The love of money will lead men to violate conscience. Perhaps that very money may be brought to the Lord's treasury, but He will not accept any such offering; it is an offense to Him. It was obtained by transgressing His law, which requires that a man love his neighbour as himself. It is no excuse for the transgressor to say that if he had not made wine or cider, somebody else would, and his neighbour might have become a drunkard just the same. Because some will place the bottle to their neighbour's lips, will Christians venture to stain their garments with the blood of souls,--to incur the curse pronounced
upon these who place this temptation in the way of erring men? Jesus calls upon His followers to stand under His banner and aid in destroying the works of the devil.

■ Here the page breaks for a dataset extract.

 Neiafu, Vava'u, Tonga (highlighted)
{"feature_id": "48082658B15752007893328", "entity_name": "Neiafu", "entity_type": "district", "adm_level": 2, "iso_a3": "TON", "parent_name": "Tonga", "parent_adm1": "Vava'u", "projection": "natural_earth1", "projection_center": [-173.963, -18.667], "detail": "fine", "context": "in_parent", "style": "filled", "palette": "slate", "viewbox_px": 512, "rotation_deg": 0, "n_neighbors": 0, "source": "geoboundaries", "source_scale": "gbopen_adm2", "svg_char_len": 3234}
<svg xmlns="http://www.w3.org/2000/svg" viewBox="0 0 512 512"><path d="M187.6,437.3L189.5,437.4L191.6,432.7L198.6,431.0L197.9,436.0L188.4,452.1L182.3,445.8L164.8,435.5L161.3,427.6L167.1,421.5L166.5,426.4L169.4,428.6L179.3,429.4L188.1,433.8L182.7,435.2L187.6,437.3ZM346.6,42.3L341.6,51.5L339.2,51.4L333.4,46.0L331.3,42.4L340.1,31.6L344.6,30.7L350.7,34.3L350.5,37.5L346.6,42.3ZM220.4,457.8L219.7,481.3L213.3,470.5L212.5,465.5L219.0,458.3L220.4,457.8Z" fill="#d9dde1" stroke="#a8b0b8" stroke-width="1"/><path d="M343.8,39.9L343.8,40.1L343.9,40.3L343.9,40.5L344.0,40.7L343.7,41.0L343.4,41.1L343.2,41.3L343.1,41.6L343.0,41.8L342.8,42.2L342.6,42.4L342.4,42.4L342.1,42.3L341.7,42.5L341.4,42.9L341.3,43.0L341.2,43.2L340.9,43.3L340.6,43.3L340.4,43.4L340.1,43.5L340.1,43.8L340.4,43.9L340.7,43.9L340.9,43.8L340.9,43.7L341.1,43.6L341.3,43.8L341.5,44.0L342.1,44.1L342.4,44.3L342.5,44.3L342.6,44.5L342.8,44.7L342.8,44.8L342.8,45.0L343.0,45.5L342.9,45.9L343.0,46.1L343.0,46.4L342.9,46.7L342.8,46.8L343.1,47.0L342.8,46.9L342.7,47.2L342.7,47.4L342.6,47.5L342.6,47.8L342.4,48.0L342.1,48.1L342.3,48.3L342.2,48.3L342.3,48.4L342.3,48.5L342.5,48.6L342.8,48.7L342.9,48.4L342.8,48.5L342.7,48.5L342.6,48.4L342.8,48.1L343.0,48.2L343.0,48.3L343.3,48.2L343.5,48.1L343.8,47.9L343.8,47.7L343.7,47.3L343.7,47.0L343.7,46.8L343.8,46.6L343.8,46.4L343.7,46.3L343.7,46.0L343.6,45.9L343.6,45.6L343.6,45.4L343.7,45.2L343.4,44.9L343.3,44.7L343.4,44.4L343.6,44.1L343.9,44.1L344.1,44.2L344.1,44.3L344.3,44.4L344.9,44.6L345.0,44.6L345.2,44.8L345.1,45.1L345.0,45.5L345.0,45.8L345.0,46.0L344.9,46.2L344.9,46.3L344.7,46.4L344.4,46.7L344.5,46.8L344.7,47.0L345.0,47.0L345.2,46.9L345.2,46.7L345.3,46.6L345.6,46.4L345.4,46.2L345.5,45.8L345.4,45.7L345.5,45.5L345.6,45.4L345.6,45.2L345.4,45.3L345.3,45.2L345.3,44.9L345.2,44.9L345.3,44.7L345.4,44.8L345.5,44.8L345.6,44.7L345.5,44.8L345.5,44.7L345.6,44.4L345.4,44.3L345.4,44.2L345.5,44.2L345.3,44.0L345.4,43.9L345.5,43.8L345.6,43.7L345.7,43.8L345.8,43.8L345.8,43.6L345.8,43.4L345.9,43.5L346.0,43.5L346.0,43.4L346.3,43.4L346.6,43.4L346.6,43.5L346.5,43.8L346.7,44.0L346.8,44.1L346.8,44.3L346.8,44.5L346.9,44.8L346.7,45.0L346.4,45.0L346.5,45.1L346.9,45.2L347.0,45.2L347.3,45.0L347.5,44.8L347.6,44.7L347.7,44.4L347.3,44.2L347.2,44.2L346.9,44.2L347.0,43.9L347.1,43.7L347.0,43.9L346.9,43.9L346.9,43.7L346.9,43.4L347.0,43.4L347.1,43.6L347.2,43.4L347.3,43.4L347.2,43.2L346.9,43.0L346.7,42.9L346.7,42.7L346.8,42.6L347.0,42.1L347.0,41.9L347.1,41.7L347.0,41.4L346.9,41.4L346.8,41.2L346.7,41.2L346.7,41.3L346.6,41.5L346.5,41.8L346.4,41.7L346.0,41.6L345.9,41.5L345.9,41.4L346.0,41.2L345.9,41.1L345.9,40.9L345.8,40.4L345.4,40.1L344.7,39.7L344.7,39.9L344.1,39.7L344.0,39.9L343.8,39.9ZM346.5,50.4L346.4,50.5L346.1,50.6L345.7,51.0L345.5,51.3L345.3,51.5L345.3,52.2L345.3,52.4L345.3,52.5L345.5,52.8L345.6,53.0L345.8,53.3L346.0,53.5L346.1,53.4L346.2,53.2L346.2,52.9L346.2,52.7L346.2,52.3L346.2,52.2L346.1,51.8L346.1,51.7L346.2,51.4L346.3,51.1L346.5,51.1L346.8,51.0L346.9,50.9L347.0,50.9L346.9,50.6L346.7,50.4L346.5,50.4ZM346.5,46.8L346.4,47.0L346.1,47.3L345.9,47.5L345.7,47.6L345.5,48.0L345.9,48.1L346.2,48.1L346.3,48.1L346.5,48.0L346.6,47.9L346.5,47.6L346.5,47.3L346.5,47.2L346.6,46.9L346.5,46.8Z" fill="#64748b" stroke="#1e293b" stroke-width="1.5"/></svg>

The world's Redeemer, who knows well the state of society in the last days, represents eating and drinking as the sins that condemn this age. He tells us that as it was in the days of Noah, so shall it be when the Son of man is revealed. "They were eating and drinking, marrying and giving in marriage, until the day that Noah entered into the ark, and knew not until the Flood came, and took them all away." Just such a state of things will exist in the last days, and those who believe these warnings will use the utmost caution not to take a course that will bring them under condemnation.

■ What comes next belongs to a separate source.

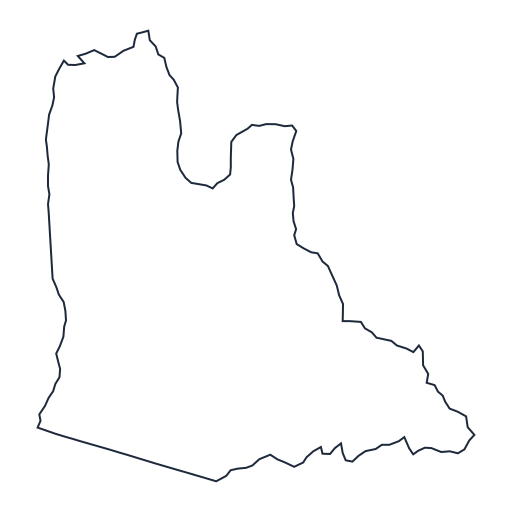 the district of Contenda, Paraná, Brazil
{"feature_id": "56859067B27721261904697", "entity_name": "Contenda", "entity_type": "district", "adm_level": 2, "iso_a3": "BRA", "parent_name": "Brazil", "parent_adm1": "Paraná", "projection": "mercator", "projection_center": [-49.513, -25.7], "detail": "fine", "context": "isolated", "style": "outline", "palette": "slate", "viewbox_px": 512, "rotation_deg": 0, "n_neighbors": 0, "source": "geoboundaries", "source_scale": "gbopen_adm2", "svg_char_len": 2292}
<svg xmlns="http://www.w3.org/2000/svg" viewBox="0 0 512 512"><path d="M94.2,50.1L85.7,53.7L77.8,56.0L84.4,63.3L75.3,65.0L68.1,64.8L63.9,60.6L59.0,69.2L55.3,76.5L53.2,88.6L54.1,97.2L52.4,105.4L49.1,114.6L48.0,123.5L46.7,133.3L45.9,139.6L46.9,146.8L47.6,155.4L48.8,164.4L48.0,175.6L48.0,186.1L49.4,194.3L48.0,204.2L48.6,211.1L52.6,278.6L56.5,287.6L58.8,294.5L63.7,302.1L65.4,311.0L66.0,320.5L64.2,326.5L63.4,336.7L59.8,346.3L56.2,353.5L58.3,362.1L60.1,368.9L59.5,377.2L55.3,384.0L53.2,391.1L48.6,397.9L45.0,405.9L39.3,414.4L40.5,420.8L37.6,427.6L55.8,433.9L65.4,436.8L72.8,438.9L80.0,441.1L110.0,449.7L119.5,452.6L127.4,454.9L154.5,463.2L162.7,465.6L198.7,476.1L216.2,481.3L226.3,475.8L230.7,470.2L237.9,468.6L246.2,467.8L252.4,465.5L259.3,459.2L270.3,454.7L277.3,459.3L284.7,462.3L294.2,466.8L303.2,462.5L306.5,457.3L313.3,451.3L320.9,447.0L322.5,453.7L330.0,454.0L334.9,448.1L341.0,443.4L342.7,453.0L345.7,460.3L352.4,461.6L358.7,455.7L365.6,451.1L375.7,449.0L381.8,444.8L389.3,444.8L398.8,441.2L404.3,437.1L409.2,448.4L413.2,454.3L418.3,450.7L424.9,447.7L431.4,448.1L441.2,452.0L449.8,451.3L457.9,453.3L464.4,449.4L469.3,440.4L474.4,434.9L467.7,427.2L466.1,416.4L457.9,411.8L449.6,408.6L445.1,401.6L442.7,395.6L438.0,391.7L434.6,385.1L426.7,382.8L428.2,373.9L423.1,365.3L422.8,351.4L418.9,345.5L413.4,352.1L406.4,348.5L396.9,345.5L391.4,340.9L376.5,337.7L371.8,332.3L365.0,328.4L360.9,321.9L349.3,321.1L342.7,321.1L342.9,312.0L343.0,304.0L339.1,295.2L336.8,285.6L331.7,274.4L327.9,266.0L322.5,261.5L317.7,253.3L311.2,252.3L304.1,248.6L296.7,244.1L294.2,235.2L296.1,229.2L293.6,221.4L292.8,213.2L294.2,206.1L293.6,197.0L293.1,187.4L291.0,179.8L292.5,169.7L293.4,159.0L291.0,149.5L292.7,141.3L296.3,131.0L292.1,125.5L284.7,126.2L275.6,124.2L266.1,124.1L259.3,125.9L251.9,124.9L247.6,128.7L236.4,135.0L231.3,141.9L230.8,158.1L230.8,167.3L230.1,174.5L224.2,179.8L217.4,183.1L212.7,188.4L206.2,185.4L197.9,184.0L191.3,182.9L185.6,177.9L180.3,169.9L177.6,162.0L177.3,150.8L178.4,141.7L181.2,133.3L180.1,121.2L178.2,110.4L177.1,102.0L177.4,95.9L177.9,87.5L173.7,79.7L169.5,75.1L166.4,66.9L164.3,57.9L158.3,54.4L155.7,46.5L149.8,40.2L148.3,30.7L142.2,32.4L136.9,33.7L134.8,39.8L133.5,46.8L123.6,50.7L114.7,56.8L107.9,57.0L102.6,54.3L94.2,50.1Z" fill="none" stroke="#1e293b" stroke-width="2"/></svg>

Brethren, let us look at this matter in the light of the Scriptures and exert a decided influence on the side of temperance in all things. Apples and grapes are God's gifts; they may be put to excellent use as healthful articles of food, or they may be abused by being put to a wrong use. Already God is blighting the grapevine and the apple crop because of men's sinful practices. We stand before the world as reformers; let us give no occasion for infidels or unbelievers to reproach our faith. Said Christ: "Ye are the salt of the earth," "the light of the world." Let us show that our hearts and consciences are under the transforming influence of divine grace, and that our lives are governed by the pure principles of the law of God, even though these principles may require the sacrifice of temporal interests.